Cui, C.; Zhao, L.; Kermani, A. A.; Du, S.; Pipatpolkai, T.; Jiang, M.; Chittori, S.; Tan, Y.; Shi, J.; Delemotte, L.; Cui, J.; Sun, J.

KCNQ1 potassium channels are essential for physiological processes such as cardiac rhythm and intestinal chloride secretion. KCNE-family subunits (KCNE1-5) associate with KCNQ1, conferring distinct properties across various tissues. KCNQ1 activation requires membrane depolarization and phosphatidylinositol 4,5-bisphosphate (PIP2) whose cellular levels are controlled by Gq-coupled GPCR activation. While modulation of KCNQ1\'s voltage-dependent activation by KCNE1/3 is well-characterized, their effects on PIP2-dependent gating of KCNQ1 via GPCR signaling remain less understood. Here we resolved structures of KCNQ1-KCNE1 and reassessed reported KCNQ1-KCNE3 structures with and without PIP2. We revealed that KCNQ1-KCNE1/3 complexes feature two PIP2-binding sites, with KCNE1/3 contributing to a previously overlooked, uncharacterized site involving residues critical for voltage sensor and pore domain coupling. Via this site, KCNE1 and KCNE3 distinctly modulate the PIP2-dependent gating, in addition to the voltage sensitivity, of KCNQ1. Consequently, KCNE3 converts KCNQ1 into a voltage-insensitive PIP2-gated channel governed by GPCR signaling to maintain ion homeostasis in non-excitable cells.
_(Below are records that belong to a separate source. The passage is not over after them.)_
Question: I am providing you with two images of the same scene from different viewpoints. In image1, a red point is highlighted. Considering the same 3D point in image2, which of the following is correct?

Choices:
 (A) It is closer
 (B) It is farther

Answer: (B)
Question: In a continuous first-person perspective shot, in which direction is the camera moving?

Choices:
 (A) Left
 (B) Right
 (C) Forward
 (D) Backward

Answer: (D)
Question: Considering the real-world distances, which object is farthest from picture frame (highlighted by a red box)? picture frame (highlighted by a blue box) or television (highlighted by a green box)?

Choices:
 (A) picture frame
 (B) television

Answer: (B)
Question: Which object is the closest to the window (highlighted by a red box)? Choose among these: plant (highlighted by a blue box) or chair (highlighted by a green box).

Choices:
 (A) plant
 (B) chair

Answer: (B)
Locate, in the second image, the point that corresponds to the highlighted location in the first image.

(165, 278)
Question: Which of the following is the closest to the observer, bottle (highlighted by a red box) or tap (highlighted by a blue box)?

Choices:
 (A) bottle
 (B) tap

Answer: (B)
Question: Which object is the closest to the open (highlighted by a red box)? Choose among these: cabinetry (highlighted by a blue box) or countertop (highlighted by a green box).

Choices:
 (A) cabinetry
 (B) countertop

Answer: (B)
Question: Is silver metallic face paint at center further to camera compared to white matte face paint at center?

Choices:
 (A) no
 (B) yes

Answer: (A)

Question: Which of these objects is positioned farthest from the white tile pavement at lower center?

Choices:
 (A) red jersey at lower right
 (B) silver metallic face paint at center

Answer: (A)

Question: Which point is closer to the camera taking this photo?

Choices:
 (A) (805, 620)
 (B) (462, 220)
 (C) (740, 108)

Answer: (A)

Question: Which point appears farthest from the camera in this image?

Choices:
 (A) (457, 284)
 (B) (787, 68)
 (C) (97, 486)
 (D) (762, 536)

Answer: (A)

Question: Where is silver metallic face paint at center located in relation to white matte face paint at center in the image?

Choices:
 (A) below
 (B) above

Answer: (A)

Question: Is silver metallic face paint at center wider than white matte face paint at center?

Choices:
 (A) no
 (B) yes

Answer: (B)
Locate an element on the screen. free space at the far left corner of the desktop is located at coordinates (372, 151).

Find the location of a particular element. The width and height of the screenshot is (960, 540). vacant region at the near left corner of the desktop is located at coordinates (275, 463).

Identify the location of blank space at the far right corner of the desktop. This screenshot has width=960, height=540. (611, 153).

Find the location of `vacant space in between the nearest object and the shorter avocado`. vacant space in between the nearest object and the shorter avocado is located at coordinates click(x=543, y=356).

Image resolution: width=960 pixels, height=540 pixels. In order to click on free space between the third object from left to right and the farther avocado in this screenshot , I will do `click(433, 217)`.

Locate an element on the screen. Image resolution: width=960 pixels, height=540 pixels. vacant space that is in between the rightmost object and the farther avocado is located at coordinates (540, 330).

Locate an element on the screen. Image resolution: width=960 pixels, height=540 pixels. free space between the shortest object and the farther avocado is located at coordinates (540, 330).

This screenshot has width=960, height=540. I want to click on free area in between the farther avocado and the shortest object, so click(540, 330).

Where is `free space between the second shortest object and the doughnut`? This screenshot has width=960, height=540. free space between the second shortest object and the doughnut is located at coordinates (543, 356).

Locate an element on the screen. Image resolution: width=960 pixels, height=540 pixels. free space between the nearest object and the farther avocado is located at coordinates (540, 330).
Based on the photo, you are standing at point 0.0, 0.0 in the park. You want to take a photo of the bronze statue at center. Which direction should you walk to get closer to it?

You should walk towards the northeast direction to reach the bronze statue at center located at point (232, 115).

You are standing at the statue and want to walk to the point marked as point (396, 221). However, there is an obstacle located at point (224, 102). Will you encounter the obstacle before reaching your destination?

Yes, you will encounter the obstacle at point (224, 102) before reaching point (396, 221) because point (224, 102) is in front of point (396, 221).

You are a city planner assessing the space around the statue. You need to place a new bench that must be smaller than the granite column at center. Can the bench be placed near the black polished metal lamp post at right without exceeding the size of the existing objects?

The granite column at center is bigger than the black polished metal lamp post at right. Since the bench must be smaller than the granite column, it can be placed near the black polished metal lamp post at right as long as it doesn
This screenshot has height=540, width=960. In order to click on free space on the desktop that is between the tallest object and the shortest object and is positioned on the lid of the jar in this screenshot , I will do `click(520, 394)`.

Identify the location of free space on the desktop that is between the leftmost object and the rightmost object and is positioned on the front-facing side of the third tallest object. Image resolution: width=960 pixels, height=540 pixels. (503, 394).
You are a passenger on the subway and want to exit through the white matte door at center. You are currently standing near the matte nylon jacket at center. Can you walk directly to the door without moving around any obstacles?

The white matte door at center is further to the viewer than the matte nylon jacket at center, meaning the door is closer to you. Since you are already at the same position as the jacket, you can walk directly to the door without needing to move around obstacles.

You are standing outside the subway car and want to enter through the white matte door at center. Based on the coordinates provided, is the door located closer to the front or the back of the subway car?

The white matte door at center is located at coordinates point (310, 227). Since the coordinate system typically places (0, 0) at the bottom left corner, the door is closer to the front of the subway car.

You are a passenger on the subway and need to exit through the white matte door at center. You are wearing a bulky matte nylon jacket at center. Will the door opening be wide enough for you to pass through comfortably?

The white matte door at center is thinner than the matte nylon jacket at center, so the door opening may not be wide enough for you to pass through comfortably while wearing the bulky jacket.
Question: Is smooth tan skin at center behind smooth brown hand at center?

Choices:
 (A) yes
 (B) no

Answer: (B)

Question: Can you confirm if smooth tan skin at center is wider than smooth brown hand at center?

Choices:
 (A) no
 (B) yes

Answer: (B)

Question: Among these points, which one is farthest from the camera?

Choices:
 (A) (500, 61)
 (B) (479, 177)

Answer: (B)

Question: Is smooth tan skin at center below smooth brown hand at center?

KCNE1, by significantly enhancing KCNQ1\'s PIP2 affinity and resistance to GPCR regulation, forms predominantly voltage-gated channels with KCNQ1 for conducting the slow-delayed rectifier current in excitable cardiac cells1,2. Our study highlights how KCNE1/3 modulates KCNQ1 gating in different cellular contexts, providing insights for tissue-specifically targeting multi-functional channels.